Experimental procedures regarding the animal study have been subject to rigorous evaluation and received ethical clearance from the Animal Experimental Ethics Committee of Dalian Medical University (Approval No. AEE21015). 4-week-old BALB/c nude mice were purchased from Vital River Laboratories (VRL, Beijing) for in vivo tumorigenicity study. Nude mice were randomly allocated into each group, and were injected subcutaneously with 1 × 106 A549 cells stably Dox-induced overexpressing MACC1 (n = 6), NCI-H1299 cells stably knocking down MACC1 (n = 6). Doxycycline was administered in drinking water (dilute to 2 mg/ml in 5% sucrose) and the bottles were covered with aluminum foil to prevent degradation by light, and change the water every three days. Six mice were used for each group. The size of the tumor was determined by vernier caliper measurement of the subcutaneous tumor mass every 3 days. Mice were raised in the following 8 weeks. Nude mice died unexpectedly or tumor weight exceeded 10% of their body weight were excluded. At the end of measurement, all mice were euthanized, and tumors were excised for further analysis. Tumor volume was calculated as V = 1/2 (long diameter) × (short diameter) [2]. For all data points, five independent measurements were performed and means were used for calculation.

For limiting dilution assays, cells were serially diluted from 1 × 106 to 1 × 103 cells/100 μl in PBS containing 50% Matrigel (BD Biosciences), followed by subcutaneous injection into nude mice. Four mice were randomly allocated in each group. Tumor formation was examined once every 3 days, and the total observation period was 4 weeks. Solid tumor size measurement method as stated above.

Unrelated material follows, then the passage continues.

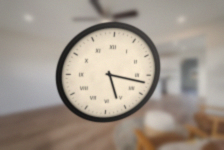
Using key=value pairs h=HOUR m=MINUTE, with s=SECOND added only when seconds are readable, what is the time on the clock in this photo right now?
h=5 m=17
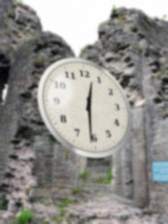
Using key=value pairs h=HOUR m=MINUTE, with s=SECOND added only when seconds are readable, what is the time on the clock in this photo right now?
h=12 m=31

Primary cell isolation and culture

The mouse tumor samples were chopped into small pieces, and incubated in fresh complete medium with 5 mg/ml collagenase I solution with 0.2 mg/ml hyaluronic acid in shaker at 37 °C for 3 h with 220 r/min. After incubation, the suspensions were passed through 70 μm (FALCON, REF352350) pore filter and centrifuge at 1000 rpm for 5 min. The pellet was resuspended in the fresh DMEM containing 10% FBS and plated into 60 mm cell culture plates.

Immunohistochemistry

Resected xenograft tumor tissues were fixed with 4% paraformaldehyde before embedded in paraffin. Prepared tissue sections (4 μm) were deparaffinized with xylene and rehydrated with graded alcohol. Tissue sections were then treated with blocking solution (ZSGB-Bio) for 30 min at room temperature, before primary antibody incubation overnight at 4 °C, followed by secondary antibody incubation for 1 h at room temperature. Tissue samples were stained using a peroxidase IHC assay kit (ZSGB-Bio, Beijing) according to the manufacturer’s instructions. Mounted sections were examined by light microscopy (Leica) and acquired images were analyzed with Image-Pro Plus software (version 6.0).

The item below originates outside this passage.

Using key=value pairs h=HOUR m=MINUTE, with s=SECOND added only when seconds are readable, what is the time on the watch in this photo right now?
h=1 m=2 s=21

Clinical tissues samples collection

Fresh lung cancer tissues and adjacent normal tissues were continuous enrolled from patients with pathologically and clinically confirmed lung carcinomas. All of tissue specimens were kept in liquid nitrogen and sectioned for protein extraction. The use of the clinical samples in this study was approved by the Ethics Committee of the first affiliated hospital of Dalian Medical University (PJ-KS-KY-2021-94). All human tumor tissue samples were acquired with the written informed consent of patients or their guardians before involvement in the research.

Statistics

Statistical analyses were performed by prim 9.5.1 (GraphPad Software, San Diego, CA, USA). Biologically repeated experiments (n = 3) were carried out to allow statistical analysis. Results were illustrated by mean ± standard error of the mean (SE). Two-tailed Student’s t-test was performed to evaluate statistical differences between groups, one-way ANOVA was employed to compare data among multiple groups, post-hoc comparisons among groups were made using the Tukey’s HSD procedure. with calculated p-values of less than 0.05 deemed as significant differences. Overall survival and First Progression were assessed using the Kaplan-Meier method, and differences between survival curves were evaluated using the log-rank test. No blinding was used. Sample sizes were selected without predetermined effect size.